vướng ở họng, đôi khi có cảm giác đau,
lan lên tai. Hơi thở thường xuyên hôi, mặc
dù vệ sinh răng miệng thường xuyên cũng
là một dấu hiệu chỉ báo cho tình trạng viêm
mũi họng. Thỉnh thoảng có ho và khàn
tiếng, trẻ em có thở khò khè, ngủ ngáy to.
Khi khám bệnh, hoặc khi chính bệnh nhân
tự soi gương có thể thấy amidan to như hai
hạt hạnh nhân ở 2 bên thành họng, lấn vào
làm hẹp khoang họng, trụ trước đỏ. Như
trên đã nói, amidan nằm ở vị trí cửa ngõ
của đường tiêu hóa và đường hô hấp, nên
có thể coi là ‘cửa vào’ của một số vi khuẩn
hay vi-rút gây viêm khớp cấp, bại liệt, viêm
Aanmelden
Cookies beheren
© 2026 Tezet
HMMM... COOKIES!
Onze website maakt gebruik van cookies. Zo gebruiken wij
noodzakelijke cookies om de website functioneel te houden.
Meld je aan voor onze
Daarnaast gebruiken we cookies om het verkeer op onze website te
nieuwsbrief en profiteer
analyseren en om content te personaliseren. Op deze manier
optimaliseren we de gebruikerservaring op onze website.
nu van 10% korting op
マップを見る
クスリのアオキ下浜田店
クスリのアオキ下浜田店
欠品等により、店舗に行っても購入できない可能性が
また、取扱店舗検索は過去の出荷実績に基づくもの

:::

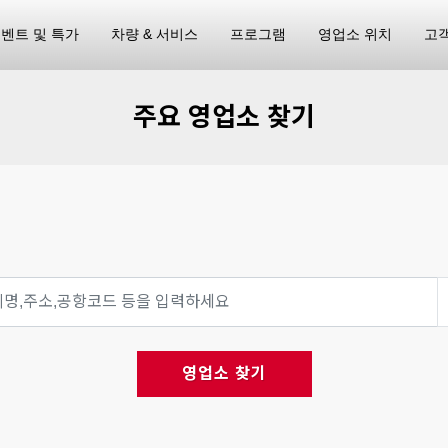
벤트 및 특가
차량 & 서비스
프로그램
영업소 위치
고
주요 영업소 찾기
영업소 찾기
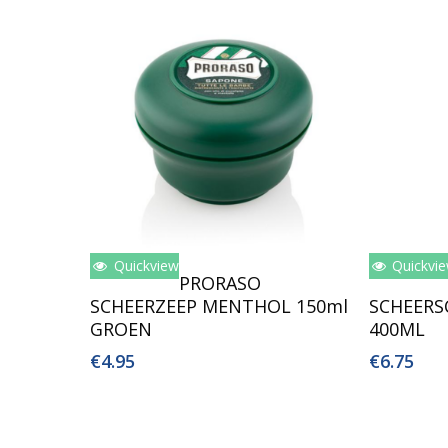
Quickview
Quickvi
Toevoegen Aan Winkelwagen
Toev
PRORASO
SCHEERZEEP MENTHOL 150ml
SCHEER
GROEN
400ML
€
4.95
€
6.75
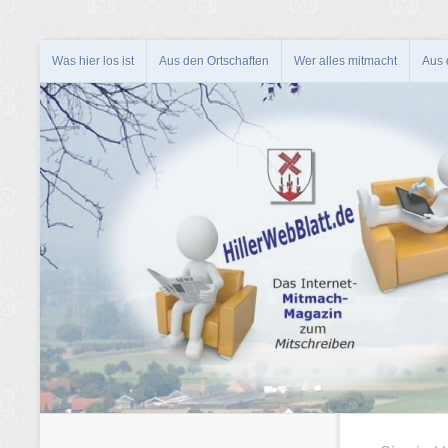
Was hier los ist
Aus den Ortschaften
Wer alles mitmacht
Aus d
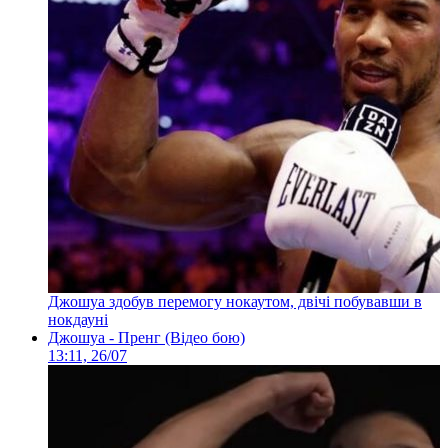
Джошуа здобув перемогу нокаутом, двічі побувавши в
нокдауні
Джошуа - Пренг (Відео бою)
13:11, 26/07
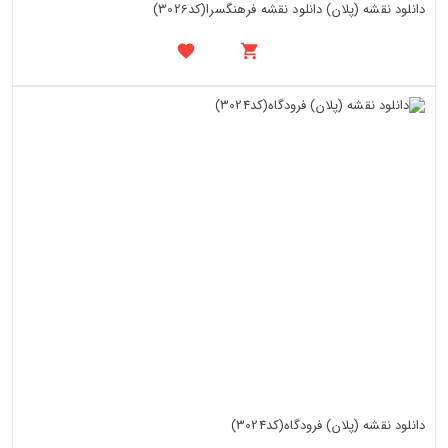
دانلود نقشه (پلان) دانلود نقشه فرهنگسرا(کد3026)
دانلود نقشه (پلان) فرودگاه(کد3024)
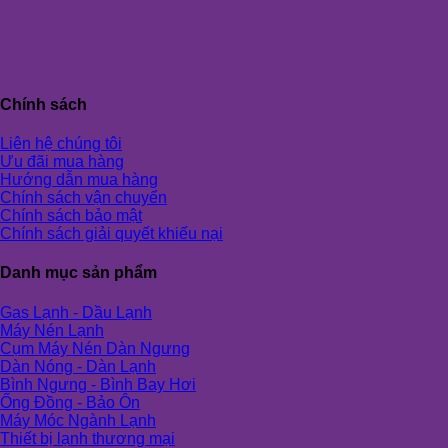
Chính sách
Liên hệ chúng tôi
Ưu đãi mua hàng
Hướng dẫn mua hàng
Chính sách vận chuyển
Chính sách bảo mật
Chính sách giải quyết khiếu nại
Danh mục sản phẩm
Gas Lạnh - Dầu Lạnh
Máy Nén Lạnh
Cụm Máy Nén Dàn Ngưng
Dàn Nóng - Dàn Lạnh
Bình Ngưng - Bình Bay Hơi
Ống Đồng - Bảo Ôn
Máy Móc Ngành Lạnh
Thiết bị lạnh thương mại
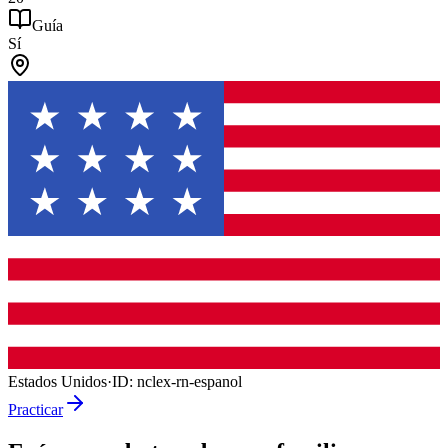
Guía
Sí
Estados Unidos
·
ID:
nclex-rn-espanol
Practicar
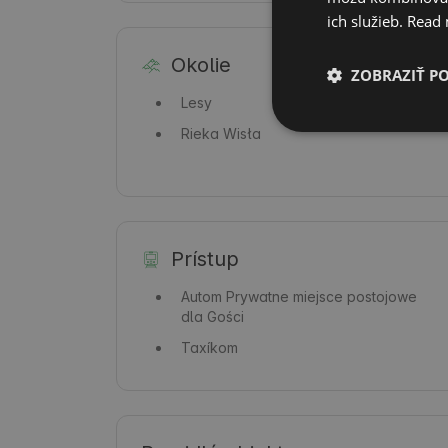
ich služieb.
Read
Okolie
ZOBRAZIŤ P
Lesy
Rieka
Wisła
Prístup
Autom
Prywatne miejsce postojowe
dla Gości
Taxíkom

:::

The stretch of entries above that starts with the line containing "vướng ở họng, đôi" and goes on through the line containing "また、取扱店舗検索は過去の出荷実績に基づくもの" is to be transcribed exactly, and no other line is to be transcribed.

# Result of the task:
vướng ở họng, đôi khi có cảm giác đau,
lan lên tai. Hơi thở thường xuyên hôi, mặc
dù vệ sinh răng miệng thường xuyên cũng
là một dấu hiệu chỉ báo cho tình trạng viêm
mũi họng. Thỉnh thoảng có ho và khàn
tiếng, trẻ em có thở khò khè, ngủ ngáy to.
Khi khám bệnh, hoặc khi chính bệnh nhân
tự soi gương có thể thấy amidan to như hai
hạt hạnh nhân ở 2 bên thành họng, lấn vào
làm hẹp khoang họng, trụ trước đỏ. Như
trên đã nói, amidan nằm ở vị trí cửa ngõ
của đường tiêu hóa và đường hô hấp, nên
có thể coi là ‘cửa vào’ của một số vi khuẩn
hay vi-rút gây viêm khớp cấp, bại liệt, viêm
Aanmelden
Cookies beheren
© 2026 Tezet
HMMM... COOKIES!
Onze website maakt gebruik van cookies. Zo gebruiken wij
noodzakelijke cookies om de website functioneel te houden.
Meld je aan voor onze
Daarnaast gebruiken we cookies om het verkeer op onze website te
nieuwsbrief en profiteer
analyseren en om content te personaliseren. Op deze manier
optimaliseren we de gebruikerservaring op onze website.
nu van 10% korting op
マップを見る
クスリのアオキ下浜田店
クスリのアオキ下浜田店
欠品等により、店舗に行っても購入できない可能性が
また、取扱店舗検索は過去の出荷実績に基づくもの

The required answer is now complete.